++++ Data shown

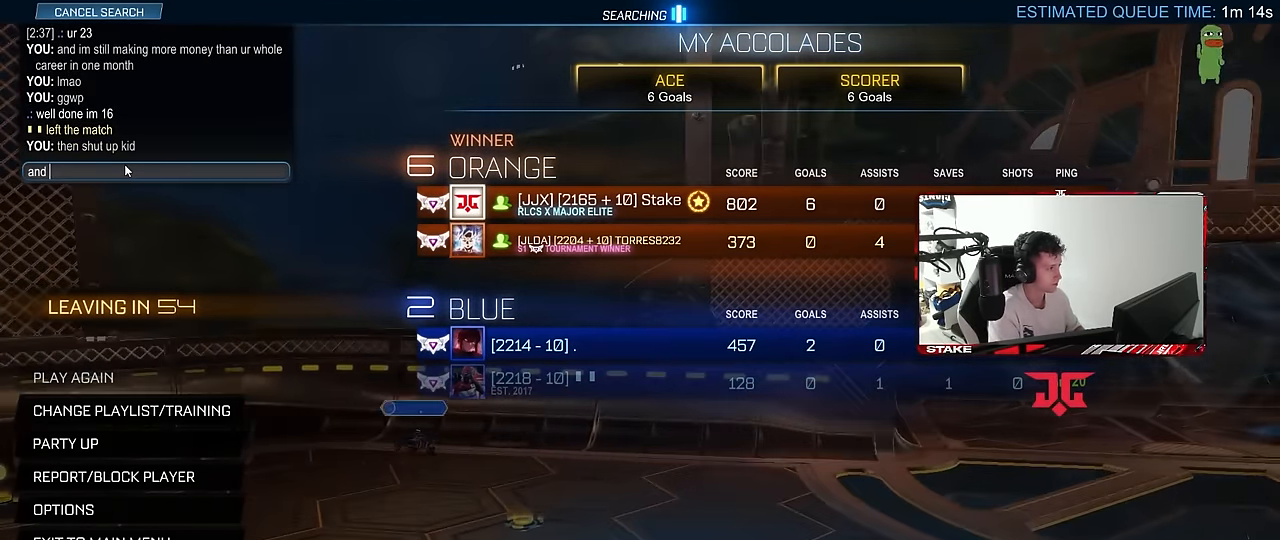
{"keys": ["w"], "mouse": [], "mouse_move": "still", "events": [[33, "g", "down"], [133, "r", "down"], [133, "space", "up"], [183, "g", "up"], [217, "r", "up"], [467, "w", "down"]]}
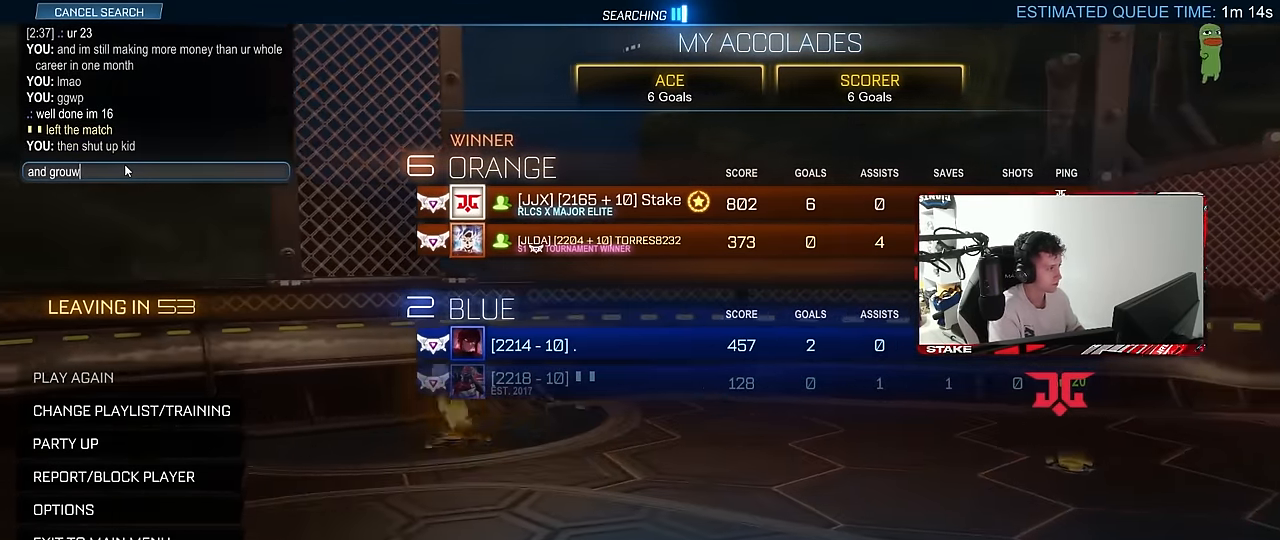
{"keys": [], "mouse": [], "mouse_move": "still", "events": [[50, "space", "down"], [100, "w", "up"], [200, "space", "up"]]}
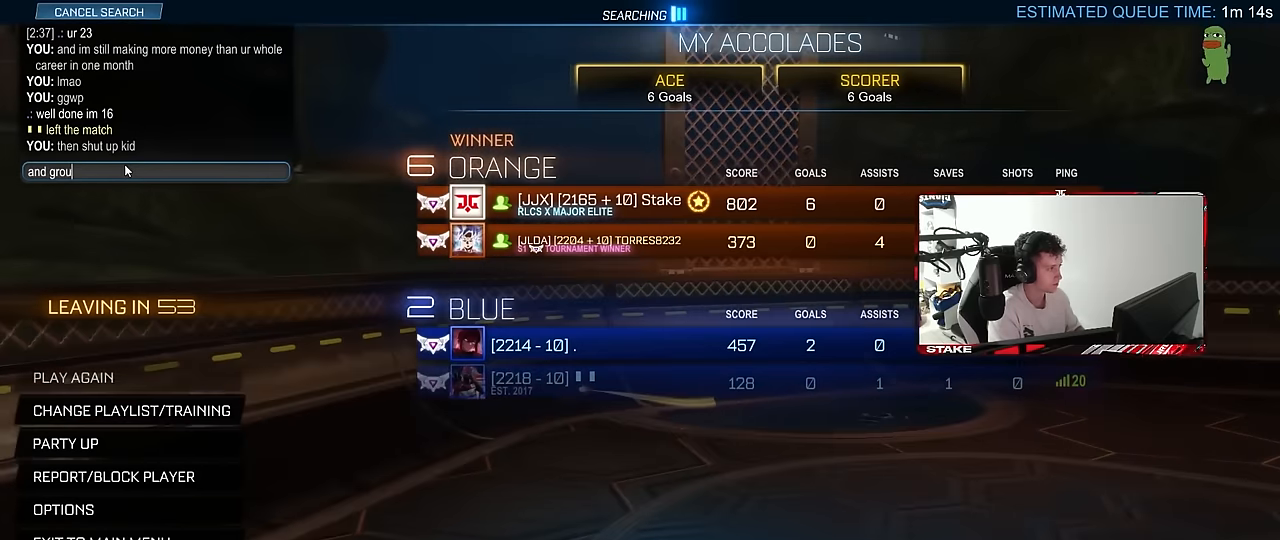
{"keys": [], "mouse": [], "mouse_move": "still", "events": [[117, "w", "down"], [167, "space", "down"], [217, "w", "up"], [300, "space", "up"]]}
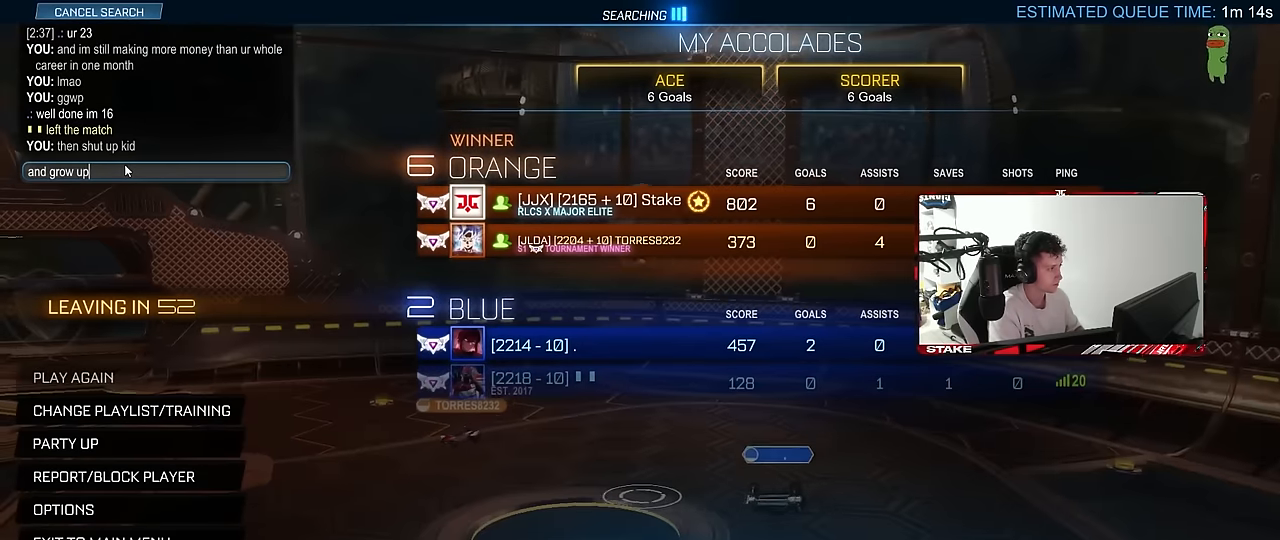
{"keys": [], "mouse": [], "mouse_move": "still", "events": []}
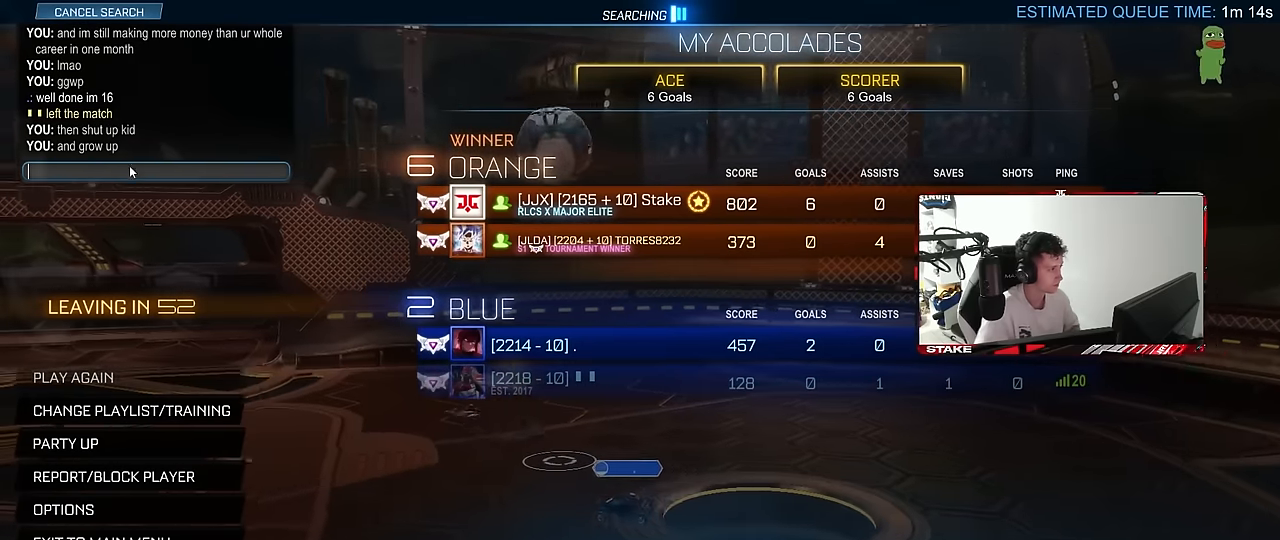
{"keys": [], "mouse": [], "mouse_move": "up", "events": []}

++++++++

What you will do => The answer must be every line of the data that holds the word "down".

Result =>
{"keys": ["w"], "mouse": [], "mouse_move": "still", "events": [[33, "g", "down"], [133, "r", "down"], [133, "space", "up"], [183, "g", "up"], [217, "r", "up"], [467, "w", "down"]]}
{"keys": [], "mouse": [], "mouse_move": "still", "events": [[50, "space", "down"], [100, "w", "up"], [200, "space", "up"]]}
{"keys": [], "mouse": [], "mouse_move": "still", "events": [[117, "w", "down"], [167, "space", "down"], [217, "w", "up"], [300, "space", "up"]]}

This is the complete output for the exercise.